# Cool Person Test



## Motorhomersimpson (May 9, 2005)

Worked for me ... How about you 8)

>>> Click Here To find Out How Cool You Really Are <<<

MHS...Rob


----------



## moblee (Dec 31, 2006)

:evil: :evil: Am i the first person to fall for it,or just the first person to Answer :!: :lol: :lol:


----------



## Motorhomersimpson (May 9, 2005)

Hi Phil,

Fall for what :?: You don't mean to say you failed the test 8) :lol: 

MHS...Rob


----------



## moblee (Dec 31, 2006)

Yes rob.

As you know,I was called a Richardhead. :lol: :lol: 


Are you sure you passed :!: :wink:


----------



## artona (Jan 19, 2006)

Hi

I shall leave the test for those amongst us who are worried whether they are cool or not :lol: :lol: :lol: 


stew


----------



## Motorhomersimpson (May 9, 2005)

moblee said:


> Yes rob.
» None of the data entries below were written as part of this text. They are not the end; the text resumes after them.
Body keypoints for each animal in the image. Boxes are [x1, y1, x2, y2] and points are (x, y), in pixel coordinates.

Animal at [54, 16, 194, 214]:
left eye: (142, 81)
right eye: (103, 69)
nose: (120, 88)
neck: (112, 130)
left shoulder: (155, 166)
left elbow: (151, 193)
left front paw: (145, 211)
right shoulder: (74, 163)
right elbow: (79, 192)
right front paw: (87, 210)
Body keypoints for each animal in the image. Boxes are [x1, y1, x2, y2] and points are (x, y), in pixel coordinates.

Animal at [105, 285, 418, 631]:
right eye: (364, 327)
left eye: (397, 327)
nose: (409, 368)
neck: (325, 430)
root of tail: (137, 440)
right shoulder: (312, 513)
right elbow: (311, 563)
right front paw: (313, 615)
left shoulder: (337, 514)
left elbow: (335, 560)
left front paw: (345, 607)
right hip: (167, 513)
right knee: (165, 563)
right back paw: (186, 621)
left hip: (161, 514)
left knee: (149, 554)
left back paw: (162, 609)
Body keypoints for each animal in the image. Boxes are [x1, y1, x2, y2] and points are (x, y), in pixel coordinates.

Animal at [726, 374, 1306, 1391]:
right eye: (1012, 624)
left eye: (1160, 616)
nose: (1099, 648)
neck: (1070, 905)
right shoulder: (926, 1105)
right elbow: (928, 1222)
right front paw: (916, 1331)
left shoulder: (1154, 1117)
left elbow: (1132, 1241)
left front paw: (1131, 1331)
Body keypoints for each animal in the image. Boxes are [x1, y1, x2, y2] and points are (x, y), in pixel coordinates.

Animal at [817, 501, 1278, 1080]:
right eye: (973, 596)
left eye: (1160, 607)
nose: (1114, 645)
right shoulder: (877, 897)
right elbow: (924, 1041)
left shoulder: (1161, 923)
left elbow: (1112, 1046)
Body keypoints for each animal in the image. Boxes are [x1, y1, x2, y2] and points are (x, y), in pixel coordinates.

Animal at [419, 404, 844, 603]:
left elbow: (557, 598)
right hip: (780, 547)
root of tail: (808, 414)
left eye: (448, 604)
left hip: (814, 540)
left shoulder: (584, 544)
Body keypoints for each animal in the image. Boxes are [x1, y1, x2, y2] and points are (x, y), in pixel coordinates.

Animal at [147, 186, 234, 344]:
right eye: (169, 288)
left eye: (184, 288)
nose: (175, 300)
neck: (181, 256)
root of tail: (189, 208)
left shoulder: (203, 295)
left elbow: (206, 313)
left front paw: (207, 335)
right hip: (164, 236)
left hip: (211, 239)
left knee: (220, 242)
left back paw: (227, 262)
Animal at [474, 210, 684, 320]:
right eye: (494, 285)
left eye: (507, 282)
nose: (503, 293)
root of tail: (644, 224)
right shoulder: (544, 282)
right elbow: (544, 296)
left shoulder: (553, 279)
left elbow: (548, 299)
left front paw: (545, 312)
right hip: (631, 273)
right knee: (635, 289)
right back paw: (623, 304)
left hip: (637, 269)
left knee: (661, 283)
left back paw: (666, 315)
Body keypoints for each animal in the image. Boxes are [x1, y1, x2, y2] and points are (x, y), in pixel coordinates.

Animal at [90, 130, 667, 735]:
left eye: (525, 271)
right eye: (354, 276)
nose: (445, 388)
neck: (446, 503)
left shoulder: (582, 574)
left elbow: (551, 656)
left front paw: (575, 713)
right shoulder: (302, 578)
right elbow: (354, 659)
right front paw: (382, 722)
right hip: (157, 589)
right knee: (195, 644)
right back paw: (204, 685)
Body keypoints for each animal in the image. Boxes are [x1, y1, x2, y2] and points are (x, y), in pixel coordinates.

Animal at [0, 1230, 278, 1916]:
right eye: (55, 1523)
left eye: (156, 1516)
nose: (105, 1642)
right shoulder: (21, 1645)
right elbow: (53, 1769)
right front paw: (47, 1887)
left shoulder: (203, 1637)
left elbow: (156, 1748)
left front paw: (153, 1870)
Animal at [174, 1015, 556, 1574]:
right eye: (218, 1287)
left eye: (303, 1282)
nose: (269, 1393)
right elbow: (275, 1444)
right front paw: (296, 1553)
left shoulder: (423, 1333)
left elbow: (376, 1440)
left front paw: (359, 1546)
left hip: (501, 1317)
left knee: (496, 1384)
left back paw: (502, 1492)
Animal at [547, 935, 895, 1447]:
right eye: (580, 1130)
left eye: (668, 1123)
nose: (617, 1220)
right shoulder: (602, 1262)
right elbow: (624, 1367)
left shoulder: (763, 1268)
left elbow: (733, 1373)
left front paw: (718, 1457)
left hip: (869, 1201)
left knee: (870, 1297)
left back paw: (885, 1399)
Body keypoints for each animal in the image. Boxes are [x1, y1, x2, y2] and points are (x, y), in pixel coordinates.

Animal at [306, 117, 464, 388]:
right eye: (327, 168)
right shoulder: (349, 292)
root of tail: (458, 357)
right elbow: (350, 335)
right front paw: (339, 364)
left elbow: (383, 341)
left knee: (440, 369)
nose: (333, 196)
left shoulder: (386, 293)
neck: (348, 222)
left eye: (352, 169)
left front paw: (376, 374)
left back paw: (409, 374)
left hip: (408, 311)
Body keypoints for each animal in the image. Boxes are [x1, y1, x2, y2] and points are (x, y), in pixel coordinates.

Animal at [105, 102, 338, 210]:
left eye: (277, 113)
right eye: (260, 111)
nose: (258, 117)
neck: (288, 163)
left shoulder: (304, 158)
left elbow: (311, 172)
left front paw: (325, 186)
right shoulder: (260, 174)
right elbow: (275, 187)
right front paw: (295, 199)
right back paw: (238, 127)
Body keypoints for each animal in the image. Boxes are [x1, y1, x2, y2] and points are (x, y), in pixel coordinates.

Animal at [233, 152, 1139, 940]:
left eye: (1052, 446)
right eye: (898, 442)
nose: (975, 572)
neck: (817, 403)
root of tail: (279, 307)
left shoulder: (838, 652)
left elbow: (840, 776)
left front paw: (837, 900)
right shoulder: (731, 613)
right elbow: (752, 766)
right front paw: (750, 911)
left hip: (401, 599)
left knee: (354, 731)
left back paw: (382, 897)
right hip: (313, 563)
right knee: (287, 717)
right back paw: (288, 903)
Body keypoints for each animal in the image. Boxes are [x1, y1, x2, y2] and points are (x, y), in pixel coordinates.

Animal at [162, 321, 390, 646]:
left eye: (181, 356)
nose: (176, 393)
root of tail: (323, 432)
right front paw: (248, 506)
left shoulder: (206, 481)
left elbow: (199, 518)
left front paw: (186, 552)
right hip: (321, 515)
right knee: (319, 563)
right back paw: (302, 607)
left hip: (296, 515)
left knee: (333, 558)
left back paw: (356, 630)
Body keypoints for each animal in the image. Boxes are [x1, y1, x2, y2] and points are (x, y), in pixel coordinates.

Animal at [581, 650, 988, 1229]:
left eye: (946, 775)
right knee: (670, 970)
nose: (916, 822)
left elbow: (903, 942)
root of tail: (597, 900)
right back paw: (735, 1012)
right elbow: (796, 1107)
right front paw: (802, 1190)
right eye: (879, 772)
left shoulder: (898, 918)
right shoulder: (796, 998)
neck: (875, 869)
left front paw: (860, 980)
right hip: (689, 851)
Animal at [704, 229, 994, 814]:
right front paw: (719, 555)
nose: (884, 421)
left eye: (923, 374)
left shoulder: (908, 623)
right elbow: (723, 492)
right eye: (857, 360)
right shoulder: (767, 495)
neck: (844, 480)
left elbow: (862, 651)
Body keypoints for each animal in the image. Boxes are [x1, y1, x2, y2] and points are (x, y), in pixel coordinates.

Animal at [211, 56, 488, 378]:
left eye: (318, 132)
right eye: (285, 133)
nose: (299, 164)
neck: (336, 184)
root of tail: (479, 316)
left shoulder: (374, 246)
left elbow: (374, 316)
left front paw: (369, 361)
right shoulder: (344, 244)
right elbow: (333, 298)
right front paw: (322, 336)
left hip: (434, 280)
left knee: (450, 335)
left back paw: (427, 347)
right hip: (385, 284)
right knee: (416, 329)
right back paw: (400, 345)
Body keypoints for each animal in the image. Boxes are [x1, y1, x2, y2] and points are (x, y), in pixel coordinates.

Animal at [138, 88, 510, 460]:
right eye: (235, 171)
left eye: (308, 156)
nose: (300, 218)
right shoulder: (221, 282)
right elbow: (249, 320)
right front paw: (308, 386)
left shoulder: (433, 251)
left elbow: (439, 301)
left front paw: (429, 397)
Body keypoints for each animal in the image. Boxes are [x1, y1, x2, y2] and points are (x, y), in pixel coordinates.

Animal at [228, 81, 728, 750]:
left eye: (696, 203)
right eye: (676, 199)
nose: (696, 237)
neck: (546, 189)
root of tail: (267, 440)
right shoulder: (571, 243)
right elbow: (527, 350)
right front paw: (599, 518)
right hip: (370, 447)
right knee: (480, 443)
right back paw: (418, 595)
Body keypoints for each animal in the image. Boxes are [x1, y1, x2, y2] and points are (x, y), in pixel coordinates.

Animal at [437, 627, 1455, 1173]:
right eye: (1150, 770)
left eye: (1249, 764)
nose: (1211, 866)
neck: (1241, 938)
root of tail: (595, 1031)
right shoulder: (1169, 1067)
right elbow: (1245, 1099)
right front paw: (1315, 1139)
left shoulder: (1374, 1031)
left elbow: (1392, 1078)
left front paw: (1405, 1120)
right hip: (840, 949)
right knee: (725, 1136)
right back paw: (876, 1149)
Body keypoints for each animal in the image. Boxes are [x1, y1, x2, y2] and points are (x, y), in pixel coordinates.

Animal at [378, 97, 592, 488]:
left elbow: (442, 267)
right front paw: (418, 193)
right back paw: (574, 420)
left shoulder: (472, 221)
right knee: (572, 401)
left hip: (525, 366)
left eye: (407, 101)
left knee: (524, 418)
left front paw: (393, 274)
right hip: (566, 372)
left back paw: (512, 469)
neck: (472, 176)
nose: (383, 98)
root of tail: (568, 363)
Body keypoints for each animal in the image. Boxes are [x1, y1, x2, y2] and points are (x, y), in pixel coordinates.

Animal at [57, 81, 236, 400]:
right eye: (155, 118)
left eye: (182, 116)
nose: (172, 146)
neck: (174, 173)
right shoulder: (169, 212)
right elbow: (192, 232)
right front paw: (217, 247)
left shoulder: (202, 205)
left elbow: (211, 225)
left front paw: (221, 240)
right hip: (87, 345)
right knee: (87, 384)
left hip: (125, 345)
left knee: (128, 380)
As you know, I was called a Richardhead. :lol: :lol: Are you sure you passed :!: :wink:


Hi Phil,

well as you say you know I know you were called a Richardhead - cool way around it 8) - I'll leave you to figure that out :lol:

Stew, you will never know just how cool you think you are though without taking the test 8)

MHS...Rob


----------



## DABurleigh (May 9, 2005)

I thought the sunglasses really would suit me, too.

Dave


----------



## clodhopper2006 (Aug 13, 2006)

Dont know what you lot are on about, it tells me I'm well cool!


----------



## crazylady (Oct 13, 2005)

I don't mind being honest. I failed the test. :lol:


----------